#### [Provided material]
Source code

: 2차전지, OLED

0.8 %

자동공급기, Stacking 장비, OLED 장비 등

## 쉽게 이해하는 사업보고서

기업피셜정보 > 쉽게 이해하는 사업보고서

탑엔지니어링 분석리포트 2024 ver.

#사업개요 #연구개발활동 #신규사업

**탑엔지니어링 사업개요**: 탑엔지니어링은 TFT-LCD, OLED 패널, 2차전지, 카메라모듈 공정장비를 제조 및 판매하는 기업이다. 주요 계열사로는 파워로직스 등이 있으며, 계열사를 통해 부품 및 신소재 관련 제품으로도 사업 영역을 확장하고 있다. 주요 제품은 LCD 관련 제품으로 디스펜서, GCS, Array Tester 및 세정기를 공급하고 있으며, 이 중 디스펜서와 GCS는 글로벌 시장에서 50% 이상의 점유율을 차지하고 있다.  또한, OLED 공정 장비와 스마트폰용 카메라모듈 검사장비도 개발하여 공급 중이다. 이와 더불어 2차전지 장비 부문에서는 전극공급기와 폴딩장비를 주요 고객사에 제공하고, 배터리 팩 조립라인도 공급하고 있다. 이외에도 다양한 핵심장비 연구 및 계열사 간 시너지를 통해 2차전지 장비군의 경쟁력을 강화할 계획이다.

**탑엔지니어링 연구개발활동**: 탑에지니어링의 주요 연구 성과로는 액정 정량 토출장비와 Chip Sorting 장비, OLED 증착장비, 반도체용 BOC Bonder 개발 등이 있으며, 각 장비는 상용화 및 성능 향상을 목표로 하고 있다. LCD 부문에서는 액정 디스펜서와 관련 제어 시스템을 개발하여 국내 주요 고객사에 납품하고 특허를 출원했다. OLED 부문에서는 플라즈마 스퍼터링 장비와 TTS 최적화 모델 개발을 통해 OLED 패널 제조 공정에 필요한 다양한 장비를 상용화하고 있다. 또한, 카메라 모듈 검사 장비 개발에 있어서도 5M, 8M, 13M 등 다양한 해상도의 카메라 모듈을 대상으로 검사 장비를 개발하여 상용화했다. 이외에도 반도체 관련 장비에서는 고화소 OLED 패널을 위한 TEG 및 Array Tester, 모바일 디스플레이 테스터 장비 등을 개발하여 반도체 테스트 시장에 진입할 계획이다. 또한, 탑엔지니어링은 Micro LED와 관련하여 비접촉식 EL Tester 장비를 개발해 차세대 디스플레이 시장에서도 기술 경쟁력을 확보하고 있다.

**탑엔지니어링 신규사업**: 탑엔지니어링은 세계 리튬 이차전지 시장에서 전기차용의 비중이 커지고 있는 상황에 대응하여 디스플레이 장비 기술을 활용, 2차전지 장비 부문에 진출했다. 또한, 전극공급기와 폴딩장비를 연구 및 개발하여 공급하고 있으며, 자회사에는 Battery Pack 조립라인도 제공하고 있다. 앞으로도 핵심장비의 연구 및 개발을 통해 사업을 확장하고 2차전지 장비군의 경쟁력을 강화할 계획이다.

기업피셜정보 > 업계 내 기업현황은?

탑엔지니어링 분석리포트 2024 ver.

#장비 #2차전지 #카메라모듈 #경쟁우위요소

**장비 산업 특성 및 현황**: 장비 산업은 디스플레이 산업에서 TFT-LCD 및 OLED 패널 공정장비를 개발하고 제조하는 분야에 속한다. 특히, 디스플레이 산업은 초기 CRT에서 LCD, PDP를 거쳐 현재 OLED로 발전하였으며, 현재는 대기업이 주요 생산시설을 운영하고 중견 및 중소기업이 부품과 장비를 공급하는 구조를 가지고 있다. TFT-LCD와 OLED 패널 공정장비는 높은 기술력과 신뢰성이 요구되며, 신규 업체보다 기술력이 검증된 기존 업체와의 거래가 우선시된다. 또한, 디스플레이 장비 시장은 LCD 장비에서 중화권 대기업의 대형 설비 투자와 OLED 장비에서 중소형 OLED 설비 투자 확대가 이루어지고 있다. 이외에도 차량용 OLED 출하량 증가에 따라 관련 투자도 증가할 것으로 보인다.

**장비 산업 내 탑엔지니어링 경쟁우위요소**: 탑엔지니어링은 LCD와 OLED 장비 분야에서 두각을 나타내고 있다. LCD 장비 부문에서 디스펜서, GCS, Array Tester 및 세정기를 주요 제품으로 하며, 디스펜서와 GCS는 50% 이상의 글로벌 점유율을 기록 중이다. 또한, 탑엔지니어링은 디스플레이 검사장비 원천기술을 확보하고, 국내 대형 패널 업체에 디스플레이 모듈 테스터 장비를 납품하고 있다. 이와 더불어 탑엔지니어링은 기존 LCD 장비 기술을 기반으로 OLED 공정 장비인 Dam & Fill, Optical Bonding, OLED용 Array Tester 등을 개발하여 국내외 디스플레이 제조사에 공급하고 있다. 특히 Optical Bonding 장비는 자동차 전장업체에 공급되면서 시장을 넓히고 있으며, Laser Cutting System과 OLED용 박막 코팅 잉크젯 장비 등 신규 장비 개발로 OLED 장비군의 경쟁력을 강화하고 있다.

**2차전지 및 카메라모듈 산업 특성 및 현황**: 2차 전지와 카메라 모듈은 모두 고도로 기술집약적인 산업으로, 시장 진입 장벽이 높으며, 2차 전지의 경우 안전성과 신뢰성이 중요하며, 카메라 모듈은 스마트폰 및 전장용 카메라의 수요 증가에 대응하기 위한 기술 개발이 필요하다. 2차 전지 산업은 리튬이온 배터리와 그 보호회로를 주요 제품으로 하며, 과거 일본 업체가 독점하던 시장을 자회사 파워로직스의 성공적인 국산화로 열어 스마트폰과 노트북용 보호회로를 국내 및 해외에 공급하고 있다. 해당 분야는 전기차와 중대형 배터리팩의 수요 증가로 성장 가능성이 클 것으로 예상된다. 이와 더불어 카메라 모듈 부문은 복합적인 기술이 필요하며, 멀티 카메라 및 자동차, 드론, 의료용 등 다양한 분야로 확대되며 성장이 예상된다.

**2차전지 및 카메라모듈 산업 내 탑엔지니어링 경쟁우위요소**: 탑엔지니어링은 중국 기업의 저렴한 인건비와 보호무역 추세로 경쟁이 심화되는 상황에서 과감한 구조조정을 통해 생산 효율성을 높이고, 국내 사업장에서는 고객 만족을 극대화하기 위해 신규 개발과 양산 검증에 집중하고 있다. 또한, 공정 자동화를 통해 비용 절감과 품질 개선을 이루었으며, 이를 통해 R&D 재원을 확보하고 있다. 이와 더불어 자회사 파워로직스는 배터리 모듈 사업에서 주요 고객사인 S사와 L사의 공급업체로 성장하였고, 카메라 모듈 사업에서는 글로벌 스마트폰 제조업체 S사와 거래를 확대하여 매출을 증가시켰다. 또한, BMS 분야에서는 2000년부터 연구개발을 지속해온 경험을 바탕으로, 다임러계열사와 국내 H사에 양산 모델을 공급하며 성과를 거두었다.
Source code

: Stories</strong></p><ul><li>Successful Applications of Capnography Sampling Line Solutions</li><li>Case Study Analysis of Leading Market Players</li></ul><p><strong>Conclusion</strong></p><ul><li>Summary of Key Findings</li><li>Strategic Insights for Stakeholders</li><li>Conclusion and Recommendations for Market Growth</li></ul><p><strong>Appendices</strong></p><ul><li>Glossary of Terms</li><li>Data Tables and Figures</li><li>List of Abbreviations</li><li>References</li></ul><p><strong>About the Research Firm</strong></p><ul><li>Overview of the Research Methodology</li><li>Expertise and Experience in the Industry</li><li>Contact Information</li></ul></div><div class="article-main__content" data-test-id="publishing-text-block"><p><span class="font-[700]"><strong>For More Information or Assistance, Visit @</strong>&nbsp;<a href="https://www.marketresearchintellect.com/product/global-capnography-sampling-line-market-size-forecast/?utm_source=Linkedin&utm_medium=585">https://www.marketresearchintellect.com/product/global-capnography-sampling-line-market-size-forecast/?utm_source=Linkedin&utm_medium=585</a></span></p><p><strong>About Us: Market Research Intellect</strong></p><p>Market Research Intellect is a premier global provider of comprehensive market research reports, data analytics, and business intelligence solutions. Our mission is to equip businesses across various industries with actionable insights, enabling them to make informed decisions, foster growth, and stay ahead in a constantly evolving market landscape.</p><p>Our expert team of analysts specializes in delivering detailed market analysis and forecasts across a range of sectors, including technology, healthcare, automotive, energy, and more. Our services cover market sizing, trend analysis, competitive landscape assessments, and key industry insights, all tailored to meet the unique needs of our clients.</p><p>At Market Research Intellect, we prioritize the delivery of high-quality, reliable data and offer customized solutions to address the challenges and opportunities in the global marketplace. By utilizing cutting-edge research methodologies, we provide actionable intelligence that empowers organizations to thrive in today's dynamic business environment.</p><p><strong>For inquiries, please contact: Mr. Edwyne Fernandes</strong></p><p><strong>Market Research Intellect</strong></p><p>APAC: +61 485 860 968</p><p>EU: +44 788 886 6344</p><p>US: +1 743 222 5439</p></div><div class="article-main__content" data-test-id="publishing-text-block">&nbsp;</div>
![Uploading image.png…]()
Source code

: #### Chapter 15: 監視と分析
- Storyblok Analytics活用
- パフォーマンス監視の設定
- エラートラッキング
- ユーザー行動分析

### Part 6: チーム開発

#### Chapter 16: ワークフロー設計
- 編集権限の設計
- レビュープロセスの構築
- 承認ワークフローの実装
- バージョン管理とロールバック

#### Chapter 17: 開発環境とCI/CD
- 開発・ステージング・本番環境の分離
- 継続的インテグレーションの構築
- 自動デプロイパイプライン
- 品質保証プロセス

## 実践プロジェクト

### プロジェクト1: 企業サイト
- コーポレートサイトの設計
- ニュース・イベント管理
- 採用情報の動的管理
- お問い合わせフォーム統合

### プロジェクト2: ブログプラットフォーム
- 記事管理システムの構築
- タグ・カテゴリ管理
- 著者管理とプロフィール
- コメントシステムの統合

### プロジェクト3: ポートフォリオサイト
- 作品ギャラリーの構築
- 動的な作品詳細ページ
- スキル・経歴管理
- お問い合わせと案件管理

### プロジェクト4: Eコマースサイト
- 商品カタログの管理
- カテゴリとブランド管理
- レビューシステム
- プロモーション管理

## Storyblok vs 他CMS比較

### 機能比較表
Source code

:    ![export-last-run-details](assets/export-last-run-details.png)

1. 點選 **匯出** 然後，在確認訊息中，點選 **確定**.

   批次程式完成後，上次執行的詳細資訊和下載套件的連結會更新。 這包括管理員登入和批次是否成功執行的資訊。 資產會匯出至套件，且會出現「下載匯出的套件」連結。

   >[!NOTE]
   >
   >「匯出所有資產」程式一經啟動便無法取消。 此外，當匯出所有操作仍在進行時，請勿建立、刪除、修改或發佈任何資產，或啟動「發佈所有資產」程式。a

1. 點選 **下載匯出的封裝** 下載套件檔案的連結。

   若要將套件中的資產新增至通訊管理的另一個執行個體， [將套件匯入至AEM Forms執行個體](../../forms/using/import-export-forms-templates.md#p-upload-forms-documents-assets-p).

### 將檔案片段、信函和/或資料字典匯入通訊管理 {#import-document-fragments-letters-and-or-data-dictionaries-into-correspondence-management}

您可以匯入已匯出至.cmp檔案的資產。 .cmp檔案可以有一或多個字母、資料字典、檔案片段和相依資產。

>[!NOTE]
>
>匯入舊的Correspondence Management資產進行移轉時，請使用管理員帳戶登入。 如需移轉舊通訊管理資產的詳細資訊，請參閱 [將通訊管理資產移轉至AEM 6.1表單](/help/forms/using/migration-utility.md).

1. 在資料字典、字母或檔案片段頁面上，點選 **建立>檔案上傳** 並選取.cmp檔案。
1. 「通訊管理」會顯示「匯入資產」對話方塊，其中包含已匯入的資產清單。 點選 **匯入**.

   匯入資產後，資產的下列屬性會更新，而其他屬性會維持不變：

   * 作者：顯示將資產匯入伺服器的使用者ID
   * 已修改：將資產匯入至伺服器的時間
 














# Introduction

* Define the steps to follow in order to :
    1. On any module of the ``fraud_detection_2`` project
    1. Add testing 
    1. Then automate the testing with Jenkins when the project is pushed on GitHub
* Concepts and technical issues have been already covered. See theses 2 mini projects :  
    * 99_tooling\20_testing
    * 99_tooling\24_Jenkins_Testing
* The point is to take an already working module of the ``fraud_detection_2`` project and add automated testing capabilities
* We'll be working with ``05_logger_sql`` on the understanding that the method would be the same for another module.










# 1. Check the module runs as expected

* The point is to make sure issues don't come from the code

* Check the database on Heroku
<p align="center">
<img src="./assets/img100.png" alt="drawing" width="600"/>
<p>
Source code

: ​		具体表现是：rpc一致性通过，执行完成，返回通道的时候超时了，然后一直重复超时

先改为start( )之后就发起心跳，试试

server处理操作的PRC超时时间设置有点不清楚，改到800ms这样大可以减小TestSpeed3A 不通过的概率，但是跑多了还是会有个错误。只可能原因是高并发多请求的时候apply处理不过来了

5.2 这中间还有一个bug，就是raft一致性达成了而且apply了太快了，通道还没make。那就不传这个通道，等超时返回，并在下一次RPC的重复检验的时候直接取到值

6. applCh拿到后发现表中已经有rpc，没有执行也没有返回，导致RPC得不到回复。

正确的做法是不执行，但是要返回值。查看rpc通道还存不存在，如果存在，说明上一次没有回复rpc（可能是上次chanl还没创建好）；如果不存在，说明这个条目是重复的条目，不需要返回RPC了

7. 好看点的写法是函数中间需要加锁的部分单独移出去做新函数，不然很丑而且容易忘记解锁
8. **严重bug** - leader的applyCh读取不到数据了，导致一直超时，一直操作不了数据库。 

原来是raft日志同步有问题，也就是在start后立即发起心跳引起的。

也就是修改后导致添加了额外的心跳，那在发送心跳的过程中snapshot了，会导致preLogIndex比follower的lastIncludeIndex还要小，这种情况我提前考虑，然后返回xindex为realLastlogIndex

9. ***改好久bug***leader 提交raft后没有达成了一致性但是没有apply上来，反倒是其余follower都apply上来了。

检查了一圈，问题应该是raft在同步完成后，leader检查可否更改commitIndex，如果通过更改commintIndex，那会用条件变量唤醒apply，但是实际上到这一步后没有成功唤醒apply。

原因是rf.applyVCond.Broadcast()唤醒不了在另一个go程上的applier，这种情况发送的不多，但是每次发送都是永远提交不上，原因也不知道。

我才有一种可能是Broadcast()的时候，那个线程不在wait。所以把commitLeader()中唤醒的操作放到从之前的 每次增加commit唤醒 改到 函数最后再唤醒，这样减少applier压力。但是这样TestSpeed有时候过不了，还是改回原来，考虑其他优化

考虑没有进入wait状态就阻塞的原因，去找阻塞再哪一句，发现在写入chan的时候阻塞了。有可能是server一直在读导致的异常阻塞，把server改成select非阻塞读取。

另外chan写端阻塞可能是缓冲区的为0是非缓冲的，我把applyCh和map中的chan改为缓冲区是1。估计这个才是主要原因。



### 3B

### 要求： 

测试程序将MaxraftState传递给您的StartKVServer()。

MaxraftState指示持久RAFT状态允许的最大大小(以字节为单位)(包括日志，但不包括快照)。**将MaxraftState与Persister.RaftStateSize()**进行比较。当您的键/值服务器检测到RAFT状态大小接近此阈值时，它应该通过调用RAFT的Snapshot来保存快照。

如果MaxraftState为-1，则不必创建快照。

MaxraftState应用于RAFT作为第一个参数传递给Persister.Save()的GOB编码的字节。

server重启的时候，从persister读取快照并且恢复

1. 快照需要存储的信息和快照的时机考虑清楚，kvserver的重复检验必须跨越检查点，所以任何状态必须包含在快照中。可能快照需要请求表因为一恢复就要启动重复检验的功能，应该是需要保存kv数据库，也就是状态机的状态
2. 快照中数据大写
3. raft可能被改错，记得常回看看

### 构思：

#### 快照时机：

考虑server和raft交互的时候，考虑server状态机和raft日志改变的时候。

#### [Instructions to follow]
In the entries above, please find the line with "automated testing capabilities" and the line with "server重启的时候，从persister读取快照并且恢复", then write out exactly those two lines and every line between them, and nothing more.

#### [Task answer]
* The point is to take an already working module of the ``fraud_detection_2`` project and add automated testing capabilities
* We'll be working with ``05_logger_sql`` on the understanding that the method would be the same for another module.










# 1. Check the module runs as expected

* The point is to make sure issues don't come from the code

* Check the database on Heroku
<p align="center">
<img src="./assets/img100.png" alt="drawing" width="600"/>
<p>
Source code

: ​		具体表现是：rpc一致性通过，执行完成，返回通道的时候超时了，然后一直重复超时

先改为start( )之后就发起心跳，试试

server处理操作的PRC超时时间设置有点不清楚，改到800ms这样大可以减小TestSpeed3A 不通过的概率，但是跑多了还是会有个错误。只可能原因是高并发多请求的时候apply处理不过来了

5.2 这中间还有一个bug，就是raft一致性达成了而且apply了太快了，通道还没make。那就不传这个通道，等超时返回，并在下一次RPC的重复检验的时候直接取到值

6. applCh拿到后发现表中已经有rpc，没有执行也没有返回，导致RPC得不到回复。

正确的做法是不执行，但是要返回值。查看rpc通道还存不存在，如果存在，说明上一次没有回复rpc（可能是上次chanl还没创建好）；如果不存在，说明这个条目是重复的条目，不需要返回RPC了

7. 好看点的写法是函数中间需要加锁的部分单独移出去做新函数，不然很丑而且容易忘记解锁
8. **严重bug** - leader的applyCh读取不到数据了，导致一直超时，一直操作不了数据库。 

原来是raft日志同步有问题，也就是在start后立即发起心跳引起的。

也就是修改后导致添加了额外的心跳，那在发送心跳的过程中snapshot了，会导致preLogIndex比follower的lastIncludeIndex还要小，这种情况我提前考虑，然后返回xindex为realLastlogIndex

9. ***改好久bug***leader 提交raft后没有达成了一致性但是没有apply上来，反倒是其余follower都apply上来了。

检查了一圈，问题应该是raft在同步完成后，leader检查可否更改commitIndex，如果通过更改commintIndex，那会用条件变量唤醒apply，但是实际上到这一步后没有成功唤醒apply。

原因是rf.applyVCond.Broadcast()唤醒不了在另一个go程上的applier，这种情况发送的不多，但是每次发送都是永远提交不上，原因也不知道。

我才有一种可能是Broadcast()的时候，那个线程不在wait。所以把commitLeader()中唤醒的操作放到从之前的 每次增加commit唤醒 改到 函数最后再唤醒，这样减少applier压力。但是这样TestSpeed有时候过不了，还是改回原来，考虑其他优化

考虑没有进入wait状态就阻塞的原因，去找阻塞再哪一句，发现在写入chan的时候阻塞了。有可能是server一直在读导致的异常阻塞，把server改成select非阻塞读取。

另外chan写端阻塞可能是缓冲区的为0是非缓冲的，我把applyCh和map中的chan改为缓冲区是1。估计这个才是主要原因。



### 3B

### 要求： 

测试程序将MaxraftState传递给您的StartKVServer()。

MaxraftState指示持久RAFT状态允许的最大大小(以字节为单位)(包括日志，但不包括快照)。**将MaxraftState与Persister.RaftStateSize()**进行比较。当您的键/值服务器检测到RAFT状态大小接近此阈值时，它应该通过调用RAFT的Snapshot来保存快照。

如果MaxraftState为-1，则不必创建快照。

MaxraftState应用于RAFT作为第一个参数传递给Persister.Save()的GOB编码的字节。

server重启的时候，从persister读取快照并且恢复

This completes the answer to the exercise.